My husband and me with our two children

It appeared that Ladino and all it represented was being left to slip unnoticed into the annuals of American Jewish history by the start of this century, and then Professor Devin Naar joined the faculty at the University of Washington in 2011. A Ladino-speaker himself, Professor Naar set about making it a priority to preserve the Ladino language and the collective history of the Seattle Sephardic Jewish community. Supporting Naar’s efforts in 2013, Professor David M. Bunis, a world-renowned expert in Ladino, spent that academic year at the University of Washington, teaching interested undergraduates how to read and write in Ladino.

Professor Devin Naar

To date, Naar, with help from others at the University and in the community, has digitalized approximately 150,00 pages of Ladino literature, and would be artifacts which can be accessed and viewed at the Sephardic Studies Digital Collection (SSDC) at the University of Washington. Thanks in large part to Professor Naar and his cohorts’ efforts, a wonderful resurgence of interest in the language and history of Sephardic Jews is continuing to gain momentum in the US. My husband and I are proud that our son and daughter are among them. (I hope that in the not-so-distant future, a musical might be written and produced about Sephardic Jews that will do for the community and the Ladino language what Fiddler did for Ashkenazi Jews and the Yiddish language. Perhaps the brilliant, celebrated composer and playwright, Lin-Manual Miranda would be interested?)
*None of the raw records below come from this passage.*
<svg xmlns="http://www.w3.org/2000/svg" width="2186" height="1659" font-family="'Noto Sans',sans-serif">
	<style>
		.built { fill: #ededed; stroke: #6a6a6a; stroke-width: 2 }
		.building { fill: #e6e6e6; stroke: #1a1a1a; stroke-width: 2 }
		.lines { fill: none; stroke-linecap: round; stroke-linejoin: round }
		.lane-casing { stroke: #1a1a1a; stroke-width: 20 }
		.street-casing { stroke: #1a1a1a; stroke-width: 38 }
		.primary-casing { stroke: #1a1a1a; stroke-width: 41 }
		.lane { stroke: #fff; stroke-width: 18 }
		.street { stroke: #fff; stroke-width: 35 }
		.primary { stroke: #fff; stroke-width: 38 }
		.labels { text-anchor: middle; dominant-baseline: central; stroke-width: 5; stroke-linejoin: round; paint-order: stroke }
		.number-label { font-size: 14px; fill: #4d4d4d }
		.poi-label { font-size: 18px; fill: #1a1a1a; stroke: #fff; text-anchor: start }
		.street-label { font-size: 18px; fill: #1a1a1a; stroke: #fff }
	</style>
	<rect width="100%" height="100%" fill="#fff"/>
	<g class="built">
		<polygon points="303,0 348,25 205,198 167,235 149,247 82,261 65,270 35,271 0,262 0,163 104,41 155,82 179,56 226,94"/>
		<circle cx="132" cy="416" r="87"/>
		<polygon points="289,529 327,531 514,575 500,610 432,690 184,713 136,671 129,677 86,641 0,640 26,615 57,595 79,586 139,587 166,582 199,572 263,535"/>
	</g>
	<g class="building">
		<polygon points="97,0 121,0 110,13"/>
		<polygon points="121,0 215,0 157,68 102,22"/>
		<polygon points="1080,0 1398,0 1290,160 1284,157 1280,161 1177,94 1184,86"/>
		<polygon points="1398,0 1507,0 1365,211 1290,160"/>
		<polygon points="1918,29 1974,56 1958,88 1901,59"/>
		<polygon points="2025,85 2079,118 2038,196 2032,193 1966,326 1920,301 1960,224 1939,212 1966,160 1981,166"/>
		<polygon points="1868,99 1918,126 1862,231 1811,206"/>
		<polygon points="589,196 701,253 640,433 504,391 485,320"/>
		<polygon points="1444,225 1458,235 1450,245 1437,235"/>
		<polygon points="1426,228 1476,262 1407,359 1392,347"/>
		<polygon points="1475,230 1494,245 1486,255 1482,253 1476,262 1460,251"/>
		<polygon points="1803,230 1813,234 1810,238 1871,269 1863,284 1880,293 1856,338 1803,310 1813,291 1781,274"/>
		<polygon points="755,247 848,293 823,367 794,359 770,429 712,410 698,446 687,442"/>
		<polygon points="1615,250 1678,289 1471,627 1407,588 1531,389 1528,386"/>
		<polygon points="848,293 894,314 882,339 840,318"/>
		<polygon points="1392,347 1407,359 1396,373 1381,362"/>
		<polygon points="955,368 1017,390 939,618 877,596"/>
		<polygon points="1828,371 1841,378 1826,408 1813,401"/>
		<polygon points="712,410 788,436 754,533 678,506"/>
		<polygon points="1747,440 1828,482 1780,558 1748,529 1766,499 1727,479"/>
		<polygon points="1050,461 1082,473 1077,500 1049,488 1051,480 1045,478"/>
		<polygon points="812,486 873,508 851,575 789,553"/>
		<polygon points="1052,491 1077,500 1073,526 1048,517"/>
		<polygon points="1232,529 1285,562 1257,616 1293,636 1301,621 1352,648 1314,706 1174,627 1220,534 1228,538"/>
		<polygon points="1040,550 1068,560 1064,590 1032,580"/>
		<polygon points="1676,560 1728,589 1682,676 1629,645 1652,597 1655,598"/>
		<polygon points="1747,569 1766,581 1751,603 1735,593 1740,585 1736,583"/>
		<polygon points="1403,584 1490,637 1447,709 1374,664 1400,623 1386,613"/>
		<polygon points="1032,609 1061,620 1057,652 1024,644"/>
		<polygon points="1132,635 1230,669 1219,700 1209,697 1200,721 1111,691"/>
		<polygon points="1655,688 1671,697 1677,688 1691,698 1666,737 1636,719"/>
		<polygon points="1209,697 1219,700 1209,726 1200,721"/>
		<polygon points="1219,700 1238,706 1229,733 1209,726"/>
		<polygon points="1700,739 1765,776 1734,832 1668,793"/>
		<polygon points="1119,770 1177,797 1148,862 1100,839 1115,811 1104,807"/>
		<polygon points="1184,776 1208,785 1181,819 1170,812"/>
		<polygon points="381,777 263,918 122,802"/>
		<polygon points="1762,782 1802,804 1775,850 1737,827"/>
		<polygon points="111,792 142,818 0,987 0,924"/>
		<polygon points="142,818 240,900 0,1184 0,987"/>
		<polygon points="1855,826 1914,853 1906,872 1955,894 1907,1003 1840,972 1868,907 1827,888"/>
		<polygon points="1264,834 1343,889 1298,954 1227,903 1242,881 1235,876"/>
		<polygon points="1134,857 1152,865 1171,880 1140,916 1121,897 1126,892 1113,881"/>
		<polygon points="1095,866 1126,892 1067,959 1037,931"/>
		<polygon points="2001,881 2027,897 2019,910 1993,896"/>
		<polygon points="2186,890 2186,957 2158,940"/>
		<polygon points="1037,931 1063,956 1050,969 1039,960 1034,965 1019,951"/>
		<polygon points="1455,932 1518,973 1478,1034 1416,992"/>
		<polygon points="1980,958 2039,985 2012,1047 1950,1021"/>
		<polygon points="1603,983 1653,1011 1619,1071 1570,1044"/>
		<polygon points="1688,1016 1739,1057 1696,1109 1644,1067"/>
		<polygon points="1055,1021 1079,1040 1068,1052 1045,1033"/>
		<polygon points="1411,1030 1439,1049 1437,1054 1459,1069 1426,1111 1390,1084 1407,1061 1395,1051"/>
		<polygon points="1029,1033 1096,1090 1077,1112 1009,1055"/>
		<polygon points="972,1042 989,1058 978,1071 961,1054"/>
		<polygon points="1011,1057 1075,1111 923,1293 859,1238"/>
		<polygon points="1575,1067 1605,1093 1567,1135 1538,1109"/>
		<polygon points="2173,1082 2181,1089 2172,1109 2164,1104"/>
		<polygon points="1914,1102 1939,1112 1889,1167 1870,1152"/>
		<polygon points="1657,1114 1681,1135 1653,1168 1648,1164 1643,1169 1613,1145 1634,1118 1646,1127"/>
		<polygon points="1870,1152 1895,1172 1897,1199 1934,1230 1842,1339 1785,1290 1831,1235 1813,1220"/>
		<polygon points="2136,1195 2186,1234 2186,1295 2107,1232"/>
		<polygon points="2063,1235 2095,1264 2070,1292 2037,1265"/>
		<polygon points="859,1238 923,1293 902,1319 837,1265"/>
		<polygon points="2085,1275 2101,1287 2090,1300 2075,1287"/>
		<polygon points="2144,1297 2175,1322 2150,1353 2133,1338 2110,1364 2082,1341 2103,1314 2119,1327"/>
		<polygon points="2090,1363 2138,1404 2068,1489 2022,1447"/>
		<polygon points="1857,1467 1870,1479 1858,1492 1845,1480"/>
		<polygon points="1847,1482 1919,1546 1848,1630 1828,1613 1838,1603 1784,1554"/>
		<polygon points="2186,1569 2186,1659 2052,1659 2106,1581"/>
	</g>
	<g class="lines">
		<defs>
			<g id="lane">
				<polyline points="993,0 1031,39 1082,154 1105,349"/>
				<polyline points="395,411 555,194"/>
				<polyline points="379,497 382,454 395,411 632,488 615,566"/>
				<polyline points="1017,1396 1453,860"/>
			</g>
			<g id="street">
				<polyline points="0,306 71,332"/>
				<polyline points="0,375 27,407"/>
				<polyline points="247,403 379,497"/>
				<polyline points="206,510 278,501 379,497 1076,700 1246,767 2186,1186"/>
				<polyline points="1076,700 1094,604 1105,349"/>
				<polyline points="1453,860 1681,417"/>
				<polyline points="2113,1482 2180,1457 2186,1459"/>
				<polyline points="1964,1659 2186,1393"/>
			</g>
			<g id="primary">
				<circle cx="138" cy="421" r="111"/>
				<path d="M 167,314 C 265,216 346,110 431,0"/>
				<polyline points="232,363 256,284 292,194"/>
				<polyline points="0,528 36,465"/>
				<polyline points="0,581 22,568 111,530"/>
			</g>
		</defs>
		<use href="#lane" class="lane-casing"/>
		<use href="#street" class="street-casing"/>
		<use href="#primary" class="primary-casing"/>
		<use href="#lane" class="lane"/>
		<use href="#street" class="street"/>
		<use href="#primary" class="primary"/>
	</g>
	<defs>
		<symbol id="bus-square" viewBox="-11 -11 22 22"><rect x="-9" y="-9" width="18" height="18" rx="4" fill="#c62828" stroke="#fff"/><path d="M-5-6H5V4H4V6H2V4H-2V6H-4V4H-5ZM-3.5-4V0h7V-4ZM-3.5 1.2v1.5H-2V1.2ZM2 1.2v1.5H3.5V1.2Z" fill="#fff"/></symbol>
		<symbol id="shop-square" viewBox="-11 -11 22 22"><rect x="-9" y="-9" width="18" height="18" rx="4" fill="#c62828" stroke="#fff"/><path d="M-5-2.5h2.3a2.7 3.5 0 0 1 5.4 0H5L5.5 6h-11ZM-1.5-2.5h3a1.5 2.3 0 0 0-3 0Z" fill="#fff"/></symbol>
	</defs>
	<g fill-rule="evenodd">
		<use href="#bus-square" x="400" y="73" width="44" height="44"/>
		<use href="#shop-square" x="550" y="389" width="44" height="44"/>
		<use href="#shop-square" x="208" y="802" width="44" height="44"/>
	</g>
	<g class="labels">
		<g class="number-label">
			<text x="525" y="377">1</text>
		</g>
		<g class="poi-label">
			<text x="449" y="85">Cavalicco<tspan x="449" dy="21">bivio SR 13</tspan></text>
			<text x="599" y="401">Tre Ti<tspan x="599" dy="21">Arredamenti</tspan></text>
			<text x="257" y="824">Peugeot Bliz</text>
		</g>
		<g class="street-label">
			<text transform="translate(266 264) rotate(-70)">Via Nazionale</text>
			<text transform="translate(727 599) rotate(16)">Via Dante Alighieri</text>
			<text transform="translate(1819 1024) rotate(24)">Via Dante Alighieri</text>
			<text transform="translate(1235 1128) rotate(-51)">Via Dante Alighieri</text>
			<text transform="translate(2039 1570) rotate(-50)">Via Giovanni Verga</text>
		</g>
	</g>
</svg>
However, there remains much work to be done if we are to preserve Ladino as a spoken language, thereby safeguarding a vital part of our shared Jewish history. The proliferation of online zoom classes during the Covid pandemic helped the small pockets of Ladino-enthusiasts around the world find one another. Their determination to rescue and preserve Ladino is inspiring. Sadly, it is estimated that Ladino-speakers have dwindled to no more than 130,000 worldwide, many of whom are part of an aging population. Despite the work of Naar and others over the past decade, this language attesting the history of a People and communities who were on the brink of extinction time and again, is itself still in danger of being lost forever.

It is up to our collective Jewish community to ensure this does not happen. We owe nothing less to the memory of every family’s Yehuda and Rivka.